* [ページ]:
::::
雑談掲示板

【開催】第14回 紅蓮祭に添へて、【小説練習】
日時: 2022/06/18 14:16
名前: 浅葱 游◆jRIrZoOLik (ID: bC2quZIk)

*
 
 執筆前に必ず目を通してください:>>126

*

 ■第14回 紅蓮祭を添へて、 / 期間:令和4年6月18日~令和4年7月31日
 白く眩む日差しの中で、水面は刺すように揺れていた。



 □ようこそ、こちら小説練習スレと銘打っています。


 □主旨
 ・親記事にて提示された『■』の下にある、小説の始まりの「一文」から小説を書いていただきます。
 ・内容、ジャンルに関して指定はありません。
 ・練習、ですので、普段書かないジャンルに気軽に手を出して頂けると嬉しいです。
 ・投稿するだけ有り、雑談(可能なら作品や、小説の話)も可です。
 ・講評メインではありません、想像力や書き方の練習等、参加者各位の技術を盗み合ってもらいたいです。


 □注意
 ・始まりの一文は、改変・自己解釈等による文の差し替えを行わないでください。
 ・他者を貶める発言や荒らしに関してはスルーお願いします。対応はスレ主が行います。
::::
* [提供資料]:
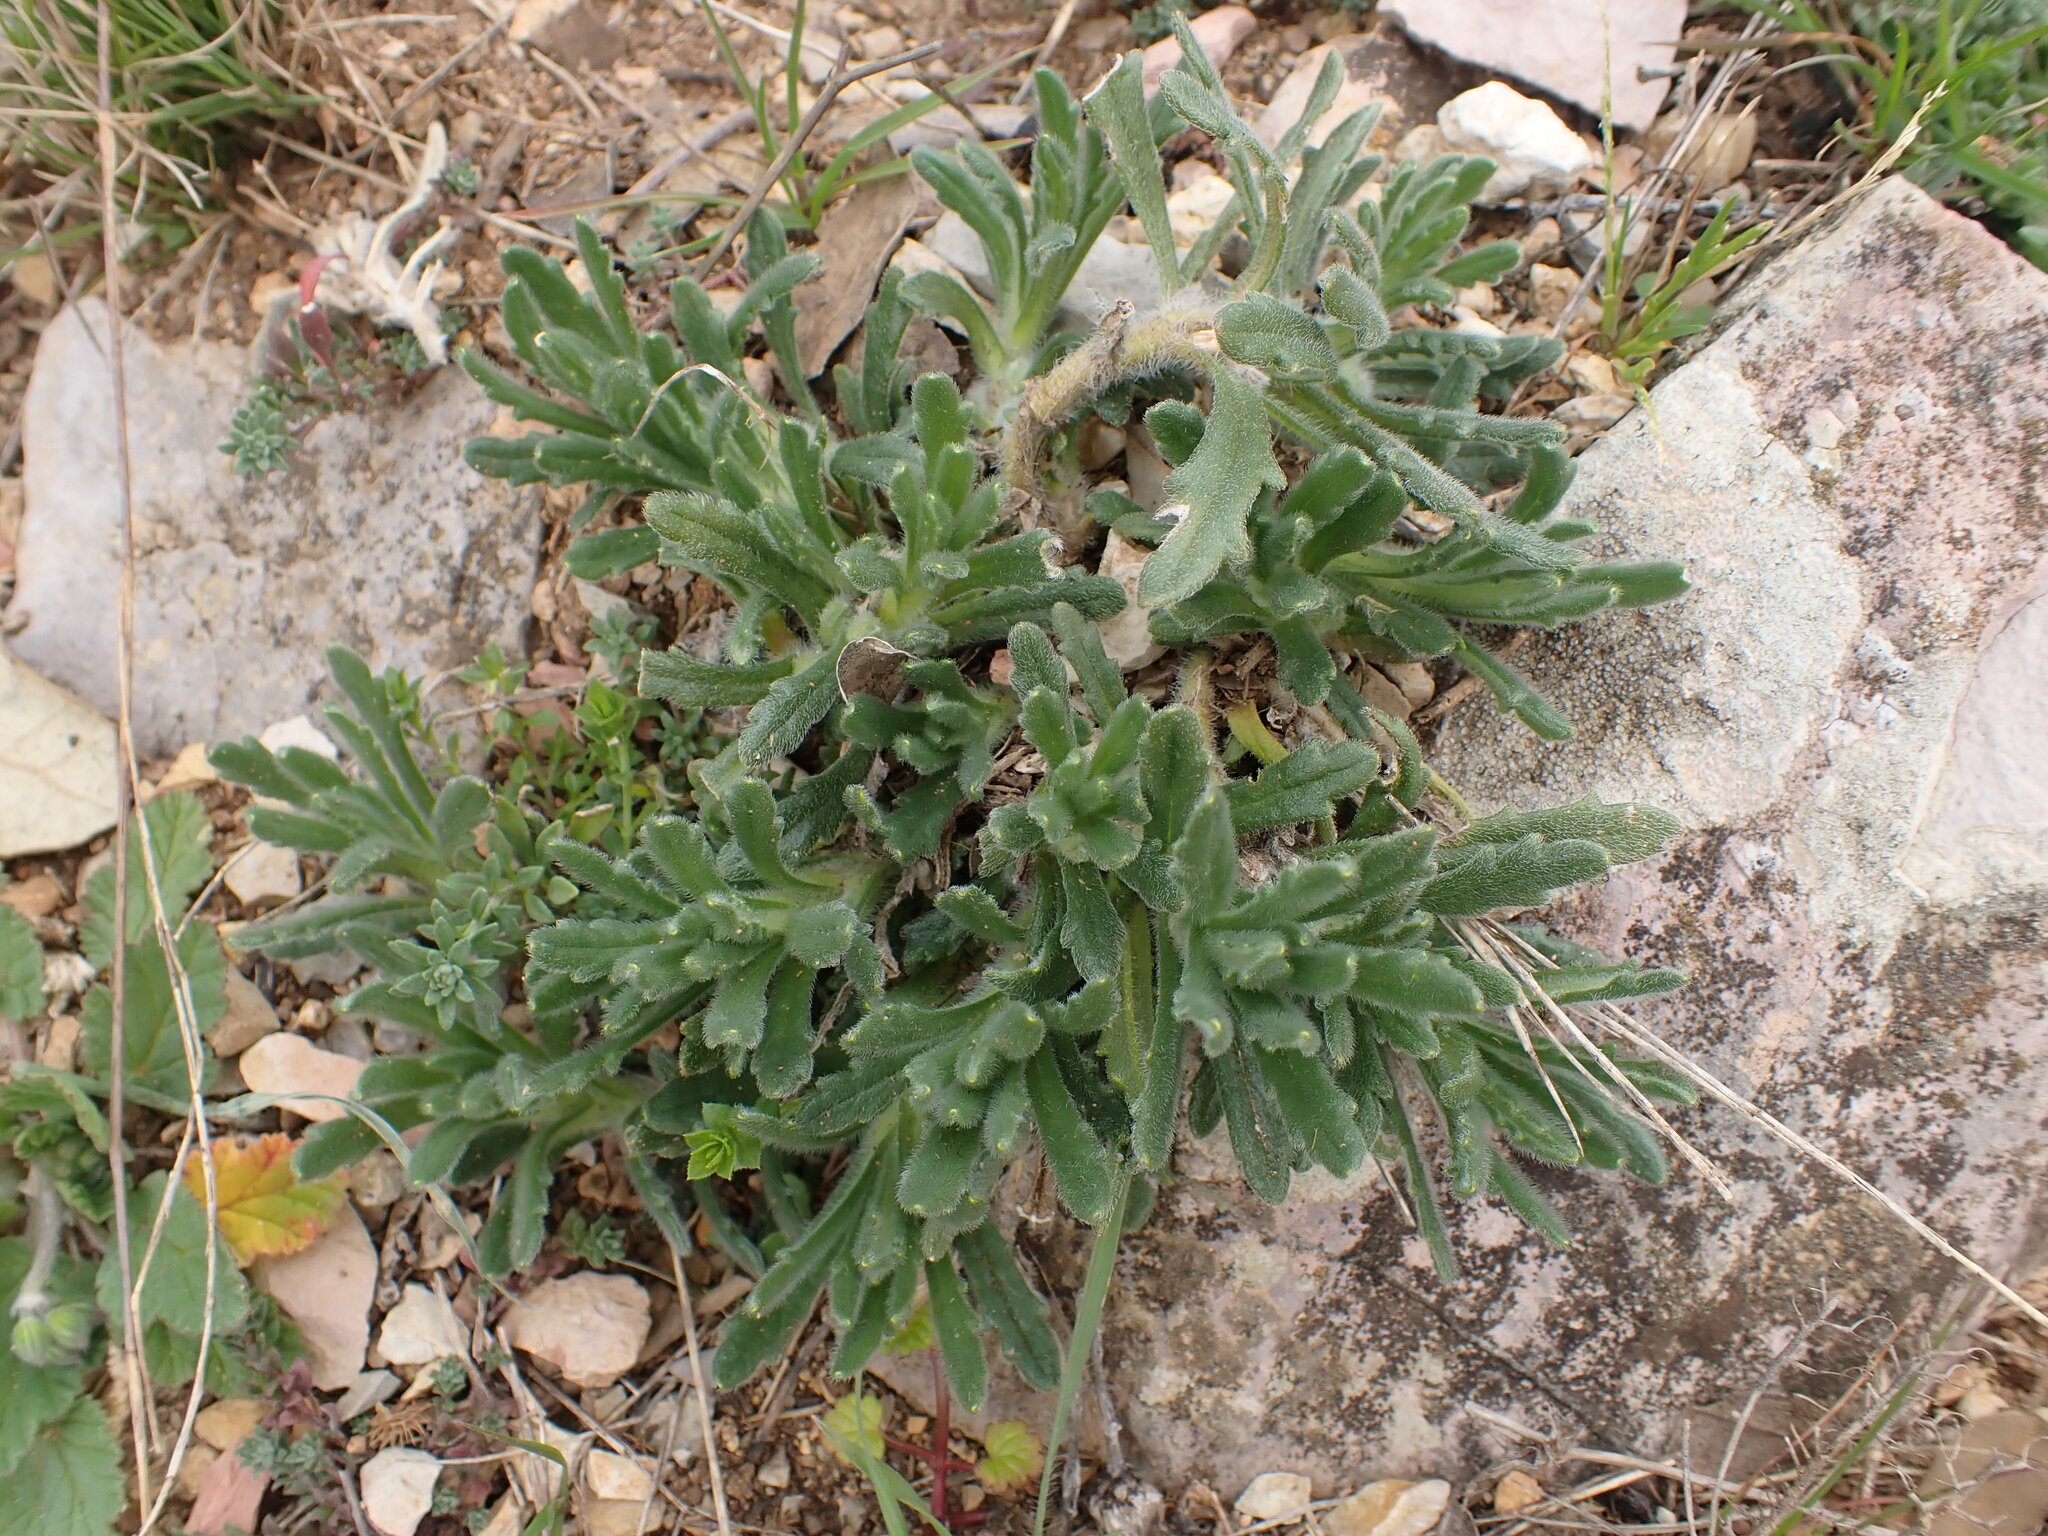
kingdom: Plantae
::::
* [出題]:
ページのうち「執筆前に必ず目を通してください:>>126」で始まり「ら小説を書いていただきます。」で終わる部分を、「日差し」を「陽光」に差し替えて書き直してください。

* [解答例]:
執筆前に必ず目を通してください:>>126

*

 ■第14回 紅蓮祭を添へて、 / 期間:令和4年6月18日~令和4年7月31日
 白く眩む陽光の中で、水面は刺すように揺れていた。



 □ようこそ、こちら小説練習スレと銘打っています。


 □主旨
 ・親記事にて提示された『■』の下にある、小説の始まりの「一文」から小説を書いていただきます。